(Stored items)
★ ★ ★ ★ ★ ★ ★

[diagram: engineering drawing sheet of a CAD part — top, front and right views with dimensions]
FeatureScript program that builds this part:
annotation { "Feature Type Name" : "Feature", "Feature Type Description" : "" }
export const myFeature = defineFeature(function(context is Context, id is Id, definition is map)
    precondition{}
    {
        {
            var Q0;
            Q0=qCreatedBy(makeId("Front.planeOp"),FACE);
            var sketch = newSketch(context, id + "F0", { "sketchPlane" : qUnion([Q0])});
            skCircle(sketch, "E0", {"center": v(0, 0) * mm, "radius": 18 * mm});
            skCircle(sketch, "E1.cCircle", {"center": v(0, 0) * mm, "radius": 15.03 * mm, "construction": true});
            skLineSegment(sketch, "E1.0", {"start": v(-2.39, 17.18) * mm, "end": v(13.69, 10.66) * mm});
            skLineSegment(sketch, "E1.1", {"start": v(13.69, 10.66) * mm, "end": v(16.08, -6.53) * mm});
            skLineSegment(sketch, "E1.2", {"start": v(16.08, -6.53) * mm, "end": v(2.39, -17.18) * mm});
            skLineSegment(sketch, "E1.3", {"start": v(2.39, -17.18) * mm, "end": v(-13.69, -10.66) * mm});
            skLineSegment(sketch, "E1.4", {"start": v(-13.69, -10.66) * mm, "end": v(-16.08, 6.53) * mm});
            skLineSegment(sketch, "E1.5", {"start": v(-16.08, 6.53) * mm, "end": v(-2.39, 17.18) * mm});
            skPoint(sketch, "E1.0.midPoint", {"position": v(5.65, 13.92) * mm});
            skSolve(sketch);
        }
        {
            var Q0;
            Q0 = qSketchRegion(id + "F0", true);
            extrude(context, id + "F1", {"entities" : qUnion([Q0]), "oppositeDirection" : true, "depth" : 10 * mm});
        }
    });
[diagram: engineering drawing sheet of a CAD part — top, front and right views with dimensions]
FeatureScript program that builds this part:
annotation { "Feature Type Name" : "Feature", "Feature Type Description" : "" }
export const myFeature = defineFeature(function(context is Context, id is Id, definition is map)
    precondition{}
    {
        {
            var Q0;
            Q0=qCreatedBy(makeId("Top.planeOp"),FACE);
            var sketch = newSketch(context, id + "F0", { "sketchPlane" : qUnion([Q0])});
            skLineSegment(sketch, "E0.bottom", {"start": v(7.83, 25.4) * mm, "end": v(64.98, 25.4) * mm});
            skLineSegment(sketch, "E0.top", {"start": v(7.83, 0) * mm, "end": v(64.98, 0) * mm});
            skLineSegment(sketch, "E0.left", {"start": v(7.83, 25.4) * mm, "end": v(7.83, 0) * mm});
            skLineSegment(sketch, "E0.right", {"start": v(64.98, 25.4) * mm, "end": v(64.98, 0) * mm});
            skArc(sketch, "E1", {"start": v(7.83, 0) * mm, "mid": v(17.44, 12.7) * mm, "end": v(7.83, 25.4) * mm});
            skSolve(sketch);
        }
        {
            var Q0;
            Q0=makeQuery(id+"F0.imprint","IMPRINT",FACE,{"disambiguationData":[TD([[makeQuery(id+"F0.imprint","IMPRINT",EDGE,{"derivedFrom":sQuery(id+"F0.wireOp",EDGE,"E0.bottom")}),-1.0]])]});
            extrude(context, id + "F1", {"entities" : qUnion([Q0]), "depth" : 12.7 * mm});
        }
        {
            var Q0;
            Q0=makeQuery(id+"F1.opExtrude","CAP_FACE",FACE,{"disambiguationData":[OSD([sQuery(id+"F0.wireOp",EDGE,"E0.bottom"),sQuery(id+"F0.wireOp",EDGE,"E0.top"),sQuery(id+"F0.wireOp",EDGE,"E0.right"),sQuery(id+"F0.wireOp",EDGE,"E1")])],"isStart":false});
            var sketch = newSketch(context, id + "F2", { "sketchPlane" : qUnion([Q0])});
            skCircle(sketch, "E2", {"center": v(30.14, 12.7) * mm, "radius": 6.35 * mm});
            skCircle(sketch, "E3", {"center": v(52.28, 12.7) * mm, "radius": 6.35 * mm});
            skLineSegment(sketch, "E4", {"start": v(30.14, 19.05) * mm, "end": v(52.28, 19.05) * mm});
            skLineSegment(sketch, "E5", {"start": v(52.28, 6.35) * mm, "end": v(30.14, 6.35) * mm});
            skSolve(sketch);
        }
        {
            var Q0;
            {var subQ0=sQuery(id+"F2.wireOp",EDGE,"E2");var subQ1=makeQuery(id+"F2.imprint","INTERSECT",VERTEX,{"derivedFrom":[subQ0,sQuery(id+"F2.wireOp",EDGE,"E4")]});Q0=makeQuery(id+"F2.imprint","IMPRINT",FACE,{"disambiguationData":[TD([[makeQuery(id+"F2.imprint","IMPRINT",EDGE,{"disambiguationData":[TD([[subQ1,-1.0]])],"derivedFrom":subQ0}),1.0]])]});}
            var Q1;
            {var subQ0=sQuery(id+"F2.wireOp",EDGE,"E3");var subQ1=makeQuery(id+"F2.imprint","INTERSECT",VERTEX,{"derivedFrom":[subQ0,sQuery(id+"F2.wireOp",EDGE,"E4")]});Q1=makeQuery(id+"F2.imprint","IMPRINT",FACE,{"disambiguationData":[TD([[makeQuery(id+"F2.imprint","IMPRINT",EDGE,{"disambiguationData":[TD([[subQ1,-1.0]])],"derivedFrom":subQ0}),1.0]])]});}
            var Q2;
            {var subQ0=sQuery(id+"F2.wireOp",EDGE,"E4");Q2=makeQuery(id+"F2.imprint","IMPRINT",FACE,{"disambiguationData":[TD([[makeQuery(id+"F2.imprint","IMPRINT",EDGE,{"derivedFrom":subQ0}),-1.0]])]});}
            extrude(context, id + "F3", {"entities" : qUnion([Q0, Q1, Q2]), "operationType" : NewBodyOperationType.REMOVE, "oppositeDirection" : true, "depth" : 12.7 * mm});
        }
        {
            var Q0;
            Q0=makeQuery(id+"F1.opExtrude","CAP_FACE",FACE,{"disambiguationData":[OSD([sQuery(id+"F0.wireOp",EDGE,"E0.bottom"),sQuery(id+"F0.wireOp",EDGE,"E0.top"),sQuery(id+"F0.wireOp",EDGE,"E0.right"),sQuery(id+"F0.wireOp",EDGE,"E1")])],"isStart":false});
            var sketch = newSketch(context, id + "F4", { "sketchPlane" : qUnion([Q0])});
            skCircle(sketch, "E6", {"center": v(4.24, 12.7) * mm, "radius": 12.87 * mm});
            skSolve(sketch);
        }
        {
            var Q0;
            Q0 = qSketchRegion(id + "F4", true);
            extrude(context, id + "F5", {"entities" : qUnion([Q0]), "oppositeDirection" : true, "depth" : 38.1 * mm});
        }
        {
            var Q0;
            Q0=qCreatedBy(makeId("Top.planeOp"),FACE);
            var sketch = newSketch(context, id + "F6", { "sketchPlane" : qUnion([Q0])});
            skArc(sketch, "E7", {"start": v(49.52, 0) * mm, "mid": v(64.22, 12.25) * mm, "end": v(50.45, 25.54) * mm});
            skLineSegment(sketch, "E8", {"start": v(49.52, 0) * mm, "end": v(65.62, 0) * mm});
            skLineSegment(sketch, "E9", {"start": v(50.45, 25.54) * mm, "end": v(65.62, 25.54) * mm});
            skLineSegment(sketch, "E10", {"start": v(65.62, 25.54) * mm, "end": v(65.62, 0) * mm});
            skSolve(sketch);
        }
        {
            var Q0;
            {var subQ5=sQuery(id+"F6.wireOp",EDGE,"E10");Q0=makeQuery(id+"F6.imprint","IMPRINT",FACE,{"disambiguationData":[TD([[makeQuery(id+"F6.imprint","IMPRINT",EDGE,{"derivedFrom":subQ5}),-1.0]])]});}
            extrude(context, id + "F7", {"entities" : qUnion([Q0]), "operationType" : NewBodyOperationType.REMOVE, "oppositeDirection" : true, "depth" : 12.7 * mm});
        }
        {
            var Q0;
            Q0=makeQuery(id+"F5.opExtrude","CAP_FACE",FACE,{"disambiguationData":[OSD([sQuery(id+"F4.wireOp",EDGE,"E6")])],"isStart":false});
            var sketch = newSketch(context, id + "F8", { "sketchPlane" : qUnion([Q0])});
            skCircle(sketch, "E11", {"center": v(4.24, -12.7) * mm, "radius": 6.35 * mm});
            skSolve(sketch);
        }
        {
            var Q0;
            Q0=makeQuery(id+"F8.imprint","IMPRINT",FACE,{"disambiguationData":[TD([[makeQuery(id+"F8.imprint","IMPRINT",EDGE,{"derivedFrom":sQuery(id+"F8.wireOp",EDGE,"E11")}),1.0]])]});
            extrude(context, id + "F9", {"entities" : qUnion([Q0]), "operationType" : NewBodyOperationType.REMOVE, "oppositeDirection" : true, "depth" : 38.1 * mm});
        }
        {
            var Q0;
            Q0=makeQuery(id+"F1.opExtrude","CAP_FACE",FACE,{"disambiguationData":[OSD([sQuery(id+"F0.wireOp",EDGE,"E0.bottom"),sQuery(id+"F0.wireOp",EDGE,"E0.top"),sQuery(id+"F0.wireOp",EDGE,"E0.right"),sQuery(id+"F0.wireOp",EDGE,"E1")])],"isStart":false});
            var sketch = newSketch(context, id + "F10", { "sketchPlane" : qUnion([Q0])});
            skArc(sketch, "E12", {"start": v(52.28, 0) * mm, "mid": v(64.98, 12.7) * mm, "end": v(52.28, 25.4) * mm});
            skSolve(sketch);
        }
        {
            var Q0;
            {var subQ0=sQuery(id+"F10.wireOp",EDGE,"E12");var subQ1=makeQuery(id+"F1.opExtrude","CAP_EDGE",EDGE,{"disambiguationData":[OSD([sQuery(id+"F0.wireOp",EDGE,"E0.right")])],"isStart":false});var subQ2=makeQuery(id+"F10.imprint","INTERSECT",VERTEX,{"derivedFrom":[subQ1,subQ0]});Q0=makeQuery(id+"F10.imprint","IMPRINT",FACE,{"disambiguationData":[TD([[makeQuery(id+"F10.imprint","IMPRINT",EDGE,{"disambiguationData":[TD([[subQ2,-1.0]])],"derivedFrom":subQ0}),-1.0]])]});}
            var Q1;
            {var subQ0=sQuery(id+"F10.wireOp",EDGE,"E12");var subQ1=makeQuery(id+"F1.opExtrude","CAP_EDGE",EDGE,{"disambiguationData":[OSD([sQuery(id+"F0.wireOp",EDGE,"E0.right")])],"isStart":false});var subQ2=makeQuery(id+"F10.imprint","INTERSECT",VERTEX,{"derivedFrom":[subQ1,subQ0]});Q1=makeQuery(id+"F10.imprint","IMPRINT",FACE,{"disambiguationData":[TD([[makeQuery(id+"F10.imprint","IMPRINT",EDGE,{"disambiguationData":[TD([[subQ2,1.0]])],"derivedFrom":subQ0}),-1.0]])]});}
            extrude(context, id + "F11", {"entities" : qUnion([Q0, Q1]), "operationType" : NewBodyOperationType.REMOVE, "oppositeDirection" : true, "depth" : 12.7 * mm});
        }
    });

★ ★ ★ ★ ★ ★ ★

- **Set task**:
Please count the lines in the material above that contain the string "sketchPlane", and give only the number.

- **Solution below**:
7